• _Work required_
Your job is to write out each record exactly, leaving none out.

Collection entries
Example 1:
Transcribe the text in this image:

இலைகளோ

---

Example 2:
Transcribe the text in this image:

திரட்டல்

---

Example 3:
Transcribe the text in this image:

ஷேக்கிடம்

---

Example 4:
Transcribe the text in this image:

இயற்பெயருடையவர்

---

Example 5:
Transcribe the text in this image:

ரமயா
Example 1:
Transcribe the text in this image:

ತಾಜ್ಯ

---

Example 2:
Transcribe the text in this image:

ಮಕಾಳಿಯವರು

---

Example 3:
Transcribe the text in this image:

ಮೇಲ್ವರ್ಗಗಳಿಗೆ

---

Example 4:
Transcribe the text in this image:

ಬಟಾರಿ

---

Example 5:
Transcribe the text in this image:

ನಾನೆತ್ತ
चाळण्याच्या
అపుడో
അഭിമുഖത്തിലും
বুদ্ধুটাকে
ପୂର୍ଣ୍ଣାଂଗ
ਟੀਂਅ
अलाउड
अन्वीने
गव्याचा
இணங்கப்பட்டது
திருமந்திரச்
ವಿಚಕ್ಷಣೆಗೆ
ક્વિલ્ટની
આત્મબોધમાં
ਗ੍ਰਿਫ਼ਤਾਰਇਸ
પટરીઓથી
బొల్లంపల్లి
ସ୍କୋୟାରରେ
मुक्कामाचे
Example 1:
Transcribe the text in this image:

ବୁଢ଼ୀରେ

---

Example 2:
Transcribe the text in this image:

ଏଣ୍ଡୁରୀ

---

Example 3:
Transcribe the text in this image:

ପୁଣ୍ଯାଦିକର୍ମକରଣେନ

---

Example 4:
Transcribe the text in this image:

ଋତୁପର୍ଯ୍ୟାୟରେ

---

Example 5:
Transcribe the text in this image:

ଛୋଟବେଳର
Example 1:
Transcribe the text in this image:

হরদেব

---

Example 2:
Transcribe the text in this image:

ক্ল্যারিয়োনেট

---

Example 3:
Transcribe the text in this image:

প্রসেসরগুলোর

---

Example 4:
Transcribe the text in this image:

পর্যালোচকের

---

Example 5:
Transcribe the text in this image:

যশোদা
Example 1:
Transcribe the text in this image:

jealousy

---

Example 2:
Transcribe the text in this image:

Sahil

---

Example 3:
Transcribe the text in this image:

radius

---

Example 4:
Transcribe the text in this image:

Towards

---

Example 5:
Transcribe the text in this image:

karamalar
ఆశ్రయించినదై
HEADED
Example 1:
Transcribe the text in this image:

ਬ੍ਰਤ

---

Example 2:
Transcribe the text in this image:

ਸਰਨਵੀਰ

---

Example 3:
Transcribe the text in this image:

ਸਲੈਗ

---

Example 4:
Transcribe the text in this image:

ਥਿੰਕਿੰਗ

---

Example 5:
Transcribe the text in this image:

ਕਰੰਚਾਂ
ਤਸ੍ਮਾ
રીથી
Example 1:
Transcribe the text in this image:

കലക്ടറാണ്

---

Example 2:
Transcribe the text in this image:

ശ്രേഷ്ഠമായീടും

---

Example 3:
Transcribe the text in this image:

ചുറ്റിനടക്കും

• _Written response_
Example 1:
Transcribe the text in this image:

இலைகளோ

---

Example 2:
Transcribe the text in this image:

திரட்டல்

---

Example 3:
Transcribe the text in this image:

ஷேக்கிடம்

---

Example 4:
Transcribe the text in this image:

இயற்பெயருடையவர்

---

Example 5:
Transcribe the text in this image:

ரமயா
Example 1:
Transcribe the text in this image:

ತಾಜ್ಯ

---

Example 2:
Transcribe the text in this image:

ಮಕಾಳಿಯವರು

---

Example 3:
Transcribe the text in this image:

ಮೇಲ್ವರ್ಗಗಳಿಗೆ

---

Example 4:
Transcribe the text in this image:

ಬಟಾರಿ

---

Example 5:
Transcribe the text in this image:

ನಾನೆತ್ತ
चाळण्याच्या
అపుడో
അഭിമുഖത്തിലും
বুদ্ধুটাকে
ପୂର୍ଣ୍ଣାଂଗ
ਟੀਂਅ
अलाउड
अन्वीने
गव्याचा
இணங்கப்பட்டது
திருமந்திரச்
ವಿಚಕ್ಷಣೆಗೆ
ક્વિલ્ટની
આત્મબોધમાં
ਗ੍ਰਿਫ਼ਤਾਰਇਸ
પટરીઓથી
బొల్లంపల్లి
ସ୍କୋୟାରରେ
मुक्कामाचे
Example 1:
Transcribe the text in this image:

ବୁଢ଼ୀରେ

---

Example 2:
Transcribe the text in this image:

ଏଣ୍ଡୁରୀ

---

Example 3:
Transcribe the text in this image:

ପୁଣ୍ଯାଦିକର୍ମକରଣେନ

---

Example 4:
Transcribe the text in this image:

ଋତୁପର୍ଯ୍ୟାୟରେ

---

Example 5:
Transcribe the text in this image:

ଛୋଟବେଳର
Example 1:
Transcribe the text in this image:

হরদেব

---

Example 2:
Transcribe the text in this image:

ক্ল্যারিয়োনেট

---

Example 3:
Transcribe the text in this image:

প্রসেসরগুলোর

---

Example 4:
Transcribe the text in this image:

পর্যালোচকের

---

Example 5:
Transcribe the text in this image:

যশোদা
Example 1:
Transcribe the text in this image:

jealousy

---

Example 2:
Transcribe the text in this image:

Sahil

---

Example 3:
Transcribe the text in this image:

radius

---

Example 4:
Transcribe the text in this image:

Towards

---

Example 5:
Transcribe the text in this image:

karamalar
ఆశ్రయించినదై
HEADED
Example 1:
Transcribe the text in this image:

ਬ੍ਰਤ

---

Example 2:
Transcribe the text in this image:

ਸਰਨਵੀਰ

---

Example 3:
Transcribe the text in this image:

ਸਲੈਗ

---

Example 4:
Transcribe the text in this image:

ਥਿੰਕਿੰਗ

---

Example 5:
Transcribe the text in this image:

ਕਰੰਚਾਂ
ਤਸ੍ਮਾ
રીથી
Example 1:
Transcribe the text in this image:

കലക്ടറാണ്

---

Example 2:
Transcribe the text in this image:

ശ്രേഷ്ഠമായീടും

---

Example 3:
Transcribe the text in this image:

ചുറ്റിനടക്കും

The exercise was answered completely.